At the evening meeting tonight, we gave our goodbye toast as is custom for all HODR volunteers departing the next day.
I know I’ll have a final round-up of thoughts and thank yous tomorrow…so for tonight I’ll keep it brief.
Both Philip and I shared our heartfelt expressions about the project—but in honor of the St. Bona guys, we also created our own Top Ten:
The HODR survival guide for couples—in Top Ten Format….
10. Breakfast in bed consists of a power bar and peanut butter, with the sound of roosters crowing, and goats baying in the background
9. When she asks to rub lotion on her back, your options are spf 50 or 100
8. If you’re not shaving…I’m not shaving
7. If you can survive putting up mosquito netting together, couples counseling is no longer necessary
6. The perfect combination of OFF, deet and sunscreen becomes highly arousing
5. In Haiti, when you sleep on opposite sides of the air mattress it’s not because you’re mad—you just smell, and it’s really hot
4. The whole “How was your day at the office, honey?” conversation now occurs on the back of a tap-tap.

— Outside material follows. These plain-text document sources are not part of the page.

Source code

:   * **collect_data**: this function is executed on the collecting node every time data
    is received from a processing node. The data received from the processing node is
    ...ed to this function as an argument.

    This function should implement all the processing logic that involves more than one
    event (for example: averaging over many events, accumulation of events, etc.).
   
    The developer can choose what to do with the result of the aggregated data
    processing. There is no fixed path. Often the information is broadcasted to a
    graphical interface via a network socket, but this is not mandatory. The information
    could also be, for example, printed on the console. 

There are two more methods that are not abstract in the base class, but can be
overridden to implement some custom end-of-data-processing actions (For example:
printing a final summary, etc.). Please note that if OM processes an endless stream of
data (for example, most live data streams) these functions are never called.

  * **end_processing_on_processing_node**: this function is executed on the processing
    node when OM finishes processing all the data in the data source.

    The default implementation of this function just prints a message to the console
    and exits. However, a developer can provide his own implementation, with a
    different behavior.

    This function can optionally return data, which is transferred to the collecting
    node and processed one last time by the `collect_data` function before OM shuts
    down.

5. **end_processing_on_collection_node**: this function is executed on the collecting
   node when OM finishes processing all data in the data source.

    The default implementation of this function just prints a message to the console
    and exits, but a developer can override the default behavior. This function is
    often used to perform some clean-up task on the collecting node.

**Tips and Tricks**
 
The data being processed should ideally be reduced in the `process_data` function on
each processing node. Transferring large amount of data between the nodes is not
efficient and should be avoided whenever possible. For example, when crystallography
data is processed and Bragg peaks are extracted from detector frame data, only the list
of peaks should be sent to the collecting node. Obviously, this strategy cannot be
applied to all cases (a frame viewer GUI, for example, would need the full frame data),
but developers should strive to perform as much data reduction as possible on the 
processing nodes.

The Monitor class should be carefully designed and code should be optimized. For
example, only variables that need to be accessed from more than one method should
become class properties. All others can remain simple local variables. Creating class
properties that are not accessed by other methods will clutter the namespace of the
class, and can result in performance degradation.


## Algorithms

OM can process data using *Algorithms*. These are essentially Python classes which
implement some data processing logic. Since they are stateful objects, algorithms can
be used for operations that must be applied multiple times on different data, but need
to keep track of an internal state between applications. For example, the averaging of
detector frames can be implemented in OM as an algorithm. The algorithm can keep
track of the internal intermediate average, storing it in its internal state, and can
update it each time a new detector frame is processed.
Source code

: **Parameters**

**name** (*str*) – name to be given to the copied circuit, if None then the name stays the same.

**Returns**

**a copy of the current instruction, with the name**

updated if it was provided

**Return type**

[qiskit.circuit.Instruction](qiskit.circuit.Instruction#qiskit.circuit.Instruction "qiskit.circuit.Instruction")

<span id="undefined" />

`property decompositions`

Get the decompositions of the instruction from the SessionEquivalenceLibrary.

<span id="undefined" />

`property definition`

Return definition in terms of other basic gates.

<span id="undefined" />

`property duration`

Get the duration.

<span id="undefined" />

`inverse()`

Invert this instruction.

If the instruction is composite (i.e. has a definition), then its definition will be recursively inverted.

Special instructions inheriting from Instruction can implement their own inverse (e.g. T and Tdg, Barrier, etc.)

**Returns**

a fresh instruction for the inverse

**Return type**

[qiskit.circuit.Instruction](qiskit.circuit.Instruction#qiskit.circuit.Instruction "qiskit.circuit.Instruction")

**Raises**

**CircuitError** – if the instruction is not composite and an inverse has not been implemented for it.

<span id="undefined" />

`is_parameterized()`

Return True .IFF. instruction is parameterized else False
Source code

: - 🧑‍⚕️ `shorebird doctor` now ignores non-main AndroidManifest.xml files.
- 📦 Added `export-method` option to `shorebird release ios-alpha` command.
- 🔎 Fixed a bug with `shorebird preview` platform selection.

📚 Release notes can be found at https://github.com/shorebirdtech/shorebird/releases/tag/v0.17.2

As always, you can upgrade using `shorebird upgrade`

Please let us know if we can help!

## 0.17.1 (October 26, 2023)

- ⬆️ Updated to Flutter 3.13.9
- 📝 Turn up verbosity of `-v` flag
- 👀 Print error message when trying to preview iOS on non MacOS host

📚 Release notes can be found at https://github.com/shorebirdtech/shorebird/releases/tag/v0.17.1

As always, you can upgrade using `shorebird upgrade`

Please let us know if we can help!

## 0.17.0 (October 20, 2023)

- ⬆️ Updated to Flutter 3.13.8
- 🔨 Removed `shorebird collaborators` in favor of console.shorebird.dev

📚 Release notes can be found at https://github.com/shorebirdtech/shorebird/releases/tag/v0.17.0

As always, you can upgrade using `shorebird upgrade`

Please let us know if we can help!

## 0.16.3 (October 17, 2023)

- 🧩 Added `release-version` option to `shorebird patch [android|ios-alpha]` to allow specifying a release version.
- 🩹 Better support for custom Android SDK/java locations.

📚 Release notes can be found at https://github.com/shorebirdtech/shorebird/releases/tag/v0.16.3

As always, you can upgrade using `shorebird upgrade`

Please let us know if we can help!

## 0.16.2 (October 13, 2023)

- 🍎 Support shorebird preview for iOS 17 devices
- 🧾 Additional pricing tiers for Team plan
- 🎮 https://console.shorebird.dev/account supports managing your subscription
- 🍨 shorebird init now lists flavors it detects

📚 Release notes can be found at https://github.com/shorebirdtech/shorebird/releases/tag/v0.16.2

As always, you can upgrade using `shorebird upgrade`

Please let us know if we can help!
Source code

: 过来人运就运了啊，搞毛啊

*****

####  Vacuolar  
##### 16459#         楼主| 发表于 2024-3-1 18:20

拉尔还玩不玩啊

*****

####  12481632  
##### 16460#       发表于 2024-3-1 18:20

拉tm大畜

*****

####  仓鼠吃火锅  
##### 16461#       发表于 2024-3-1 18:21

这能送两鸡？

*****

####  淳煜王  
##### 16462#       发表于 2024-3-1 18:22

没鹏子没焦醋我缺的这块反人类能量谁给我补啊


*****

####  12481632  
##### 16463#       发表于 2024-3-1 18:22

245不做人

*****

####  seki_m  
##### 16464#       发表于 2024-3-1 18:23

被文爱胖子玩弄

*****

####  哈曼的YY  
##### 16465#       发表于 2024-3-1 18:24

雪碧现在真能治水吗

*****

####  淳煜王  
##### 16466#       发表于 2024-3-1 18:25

3. A dinner date now consists of rice & beans with 50 of your closest new friends, lit by headlamp, and follows with a romantic stroll to Joe’s Bar.
2. Hitting one another with rebar does not count as domestic violence
1. When he tells you he’s booked the arrangements for an all-inclusive 2 week vacation to the Caribbean…but tells you to pack your workboots…you should probably ask to see the brochure…
Bon nuit for now
Have a safe flight back to NYC. Can’t wait to hear the stories and see the photos.